*** Opening of MATERIAL FOR THE TASK ***

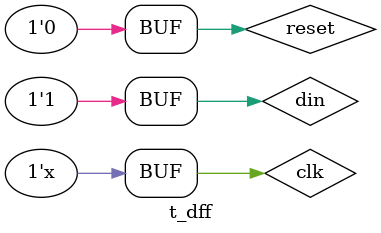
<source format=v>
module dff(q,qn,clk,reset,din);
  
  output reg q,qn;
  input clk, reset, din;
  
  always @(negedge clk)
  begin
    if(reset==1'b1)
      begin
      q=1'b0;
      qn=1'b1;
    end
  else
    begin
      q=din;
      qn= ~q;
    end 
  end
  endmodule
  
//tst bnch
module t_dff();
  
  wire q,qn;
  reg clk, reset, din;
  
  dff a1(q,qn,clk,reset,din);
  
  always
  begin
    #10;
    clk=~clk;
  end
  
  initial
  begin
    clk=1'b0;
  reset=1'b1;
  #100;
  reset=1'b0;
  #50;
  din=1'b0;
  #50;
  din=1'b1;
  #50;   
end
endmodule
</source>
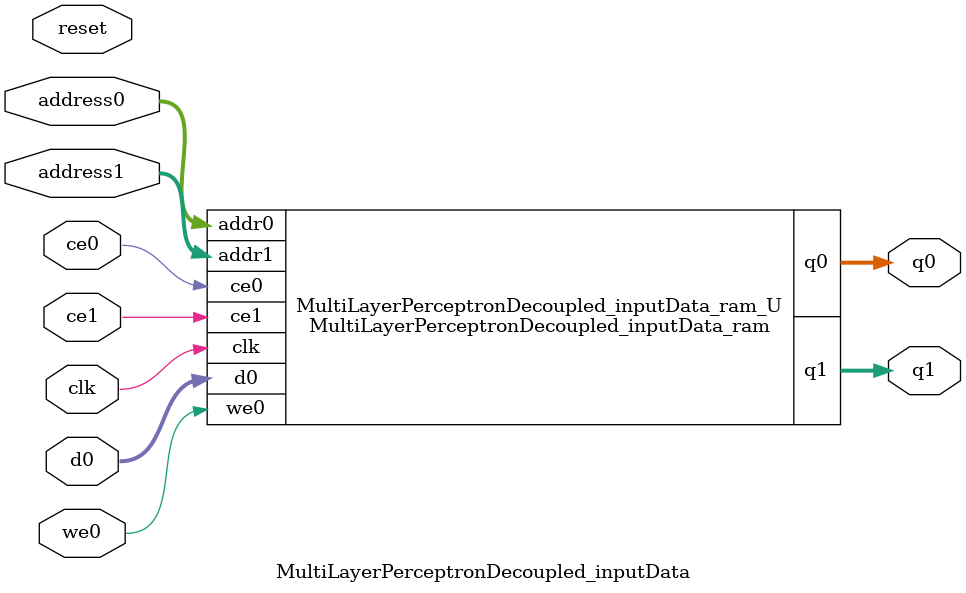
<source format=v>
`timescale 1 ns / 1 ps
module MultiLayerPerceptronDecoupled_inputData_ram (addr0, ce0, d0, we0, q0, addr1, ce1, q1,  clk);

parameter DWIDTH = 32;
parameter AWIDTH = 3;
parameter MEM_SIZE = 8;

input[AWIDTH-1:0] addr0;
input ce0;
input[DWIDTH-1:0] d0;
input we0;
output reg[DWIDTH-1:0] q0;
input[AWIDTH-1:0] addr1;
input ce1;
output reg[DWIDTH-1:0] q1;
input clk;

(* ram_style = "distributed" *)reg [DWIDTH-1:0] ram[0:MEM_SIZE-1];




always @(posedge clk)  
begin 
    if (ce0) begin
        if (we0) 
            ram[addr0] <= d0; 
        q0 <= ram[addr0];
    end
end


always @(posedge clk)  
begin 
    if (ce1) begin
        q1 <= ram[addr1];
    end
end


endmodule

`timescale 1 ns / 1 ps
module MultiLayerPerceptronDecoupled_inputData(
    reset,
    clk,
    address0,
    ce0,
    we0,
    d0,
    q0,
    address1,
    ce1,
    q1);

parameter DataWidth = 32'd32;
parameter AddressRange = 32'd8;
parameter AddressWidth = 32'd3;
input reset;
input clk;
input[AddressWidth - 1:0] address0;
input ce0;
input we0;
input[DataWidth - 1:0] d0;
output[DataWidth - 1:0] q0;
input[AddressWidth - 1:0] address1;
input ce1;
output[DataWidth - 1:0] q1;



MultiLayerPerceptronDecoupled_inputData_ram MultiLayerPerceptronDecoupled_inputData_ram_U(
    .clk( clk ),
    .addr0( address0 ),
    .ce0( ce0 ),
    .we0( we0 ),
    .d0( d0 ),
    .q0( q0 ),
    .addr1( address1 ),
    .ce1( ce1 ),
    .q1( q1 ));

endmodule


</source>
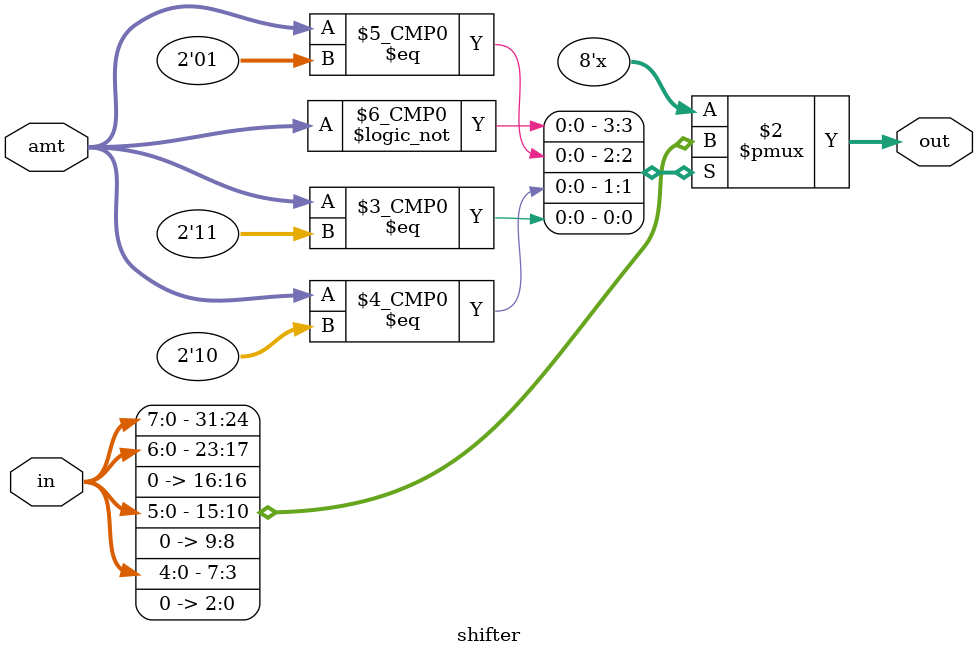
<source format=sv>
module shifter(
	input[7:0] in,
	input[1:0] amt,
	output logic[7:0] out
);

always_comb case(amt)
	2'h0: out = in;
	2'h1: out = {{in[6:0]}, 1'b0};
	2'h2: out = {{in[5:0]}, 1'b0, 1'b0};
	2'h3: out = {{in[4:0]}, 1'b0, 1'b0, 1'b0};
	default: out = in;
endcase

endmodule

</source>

*** Close of MATERIAL FOR THE TASK ***

WRITTEN TASK = Transcribe the records word for word and include no pictures.

REPLY TO THE EXERCISE =
<source format=v>
module dff(q,qn,clk,reset,din);
  
  output reg q,qn;
  input clk, reset, din;
  
  always @(negedge clk)
  begin
    if(reset==1'b1)
      begin
      q=1'b0;
      qn=1'b1;
    end
  else
    begin
      q=din;
      qn= ~q;
    end 
  end
  endmodule
  
//tst bnch
module t_dff();
  
  wire q,qn;
  reg clk, reset, din;
  
  dff a1(q,qn,clk,reset,din);
  
  always
  begin
    #10;
    clk=~clk;
  end
  
  initial
  begin
    clk=1'b0;
  reset=1'b1;
  #100;
  reset=1'b0;
  #50;
  din=1'b0;
  #50;
  din=1'b1;
  #50;   
end
endmodule
</source>
<source format=v>
`timescale 1 ns / 1 ps
module MultiLayerPerceptronDecoupled_inputData_ram (addr0, ce0, d0, we0, q0, addr1, ce1, q1,  clk);

parameter DWIDTH = 32;
parameter AWIDTH = 3;
parameter MEM_SIZE = 8;

input[AWIDTH-1:0] addr0;
input ce0;
input[DWIDTH-1:0] d0;
input we0;
output reg[DWIDTH-1:0] q0;
input[AWIDTH-1:0] addr1;
input ce1;
output reg[DWIDTH-1:0] q1;
input clk;

(* ram_style = "distributed" *)reg [DWIDTH-1:0] ram[0:MEM_SIZE-1];




always @(posedge clk)  
begin 
    if (ce0) begin
        if (we0) 
            ram[addr0] <= d0; 
        q0 <= ram[addr0];
    end
end


always @(posedge clk)  
begin 
    if (ce1) begin
        q1 <= ram[addr1];
    end
end


endmodule

`timescale 1 ns / 1 ps
module MultiLayerPerceptronDecoupled_inputData(
    reset,
    clk,
    address0,
    ce0,
    we0,
    d0,
    q0,
    address1,
    ce1,
    q1);

parameter DataWidth = 32'd32;
parameter AddressRange = 32'd8;
parameter AddressWidth = 32'd3;
input reset;
input clk;
input[AddressWidth - 1:0] address0;
input ce0;
input we0;
input[DataWidth - 1:0] d0;
output[DataWidth - 1:0] q0;
input[AddressWidth - 1:0] address1;
input ce1;
output[DataWidth - 1:0] q1;



MultiLayerPerceptronDecoupled_inputData_ram MultiLayerPerceptronDecoupled_inputData_ram_U(
    .clk( clk ),
    .addr0( address0 ),
    .ce0( ce0 ),
    .we0( we0 ),
    .d0( d0 ),
    .q0( q0 ),
    .addr1( address1 ),
    .ce1( ce1 ),
    .q1( q1 ));

endmodule


</source>
<source format=sv>
module shifter(
	input[7:0] in,
	input[1:0] amt,
	output logic[7:0] out
);

always_comb case(amt)
	2'h0: out = in;
	2'h1: out = {{in[6:0]}, 1'b0};
	2'h2: out = {{in[5:0]}, 1'b0, 1'b0};
	2'h3: out = {{in[4:0]}, 1'b0, 1'b0, 1'b0};
	default: out = in;
endcase

endmodule

</source>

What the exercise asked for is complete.